Copy each line of the data below with the word "when".

» **DATA LISTING**
****

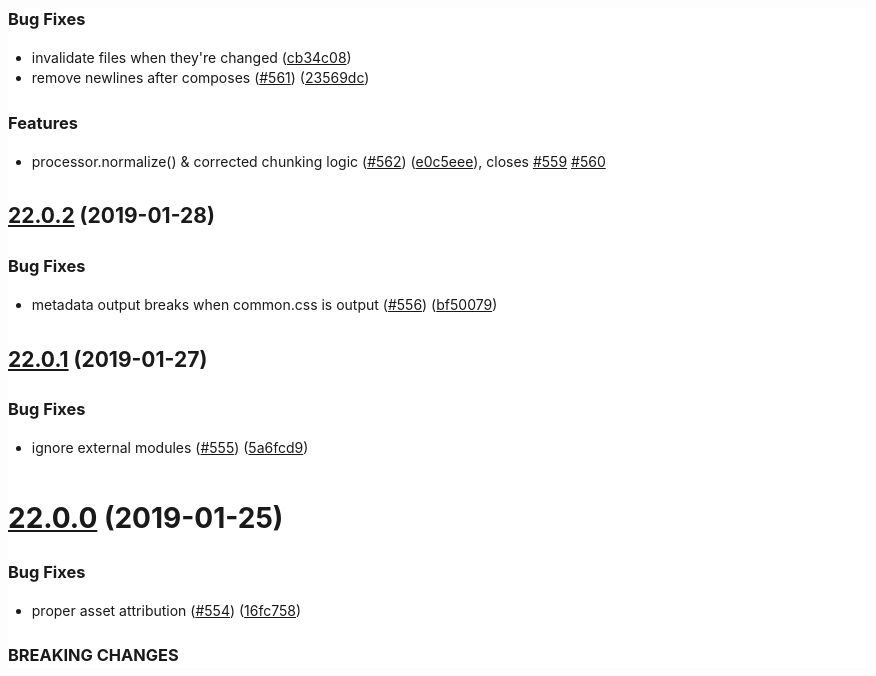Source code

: 
### Bug Fixes

* invalidate files when they're changed ([cb34c08](https://github.com/tivac/modular-css/commit/cb34c08))
* remove newlines after composes ([#561](https://github.com/tivac/modular-css/issues/561)) ([23569dc](https://github.com/tivac/modular-css/commit/23569dc))


### Features

* processor.normalize() & corrected chunking logic ([#562](https://github.com/tivac/modular-css/issues/562)) ([e0c5eee](https://github.com/tivac/modular-css/commit/e0c5eee)), closes [#559](https://github.com/tivac/modular-css/issues/559) [#560](https://github.com/tivac/modular-css/issues/560)





## [22.0.2](https://github.com/tivac/modular-css/compare/v22.0.1...v22.0.2) (2019-01-28)


### Bug Fixes

* metadata output breaks when common.css is output ([#556](https://github.com/tivac/modular-css/issues/556)) ([bf50079](https://github.com/tivac/modular-css/commit/bf50079))





## [22.0.1](https://github.com/tivac/modular-css/compare/v22.0.0...v22.0.1) (2019-01-27)


### Bug Fixes

* ignore external modules ([#555](https://github.com/tivac/modular-css/issues/555)) ([5a6fcd9](https://github.com/tivac/modular-css/commit/5a6fcd9))





# [22.0.0](https://github.com/tivac/modular-css/compare/v21.2.1...v22.0.0) (2019-01-25)


### Bug Fixes

* proper asset attribution ([#554](https://github.com/tivac/modular-css/issues/554)) ([16fc758](https://github.com/tivac/modular-css/commit/16fc758))


### BREAKING CHANGES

****

» **RESPONSE AREA**
* invalidate files when they're changed ([cb34c08](https://github.com/tivac/modular-css/commit/cb34c08))
* metadata output breaks when common.css is output ([#556](https://github.com/tivac/modular-css/issues/556)) ([bf50079](https://github.com/tivac/modular-css/commit/bf50079))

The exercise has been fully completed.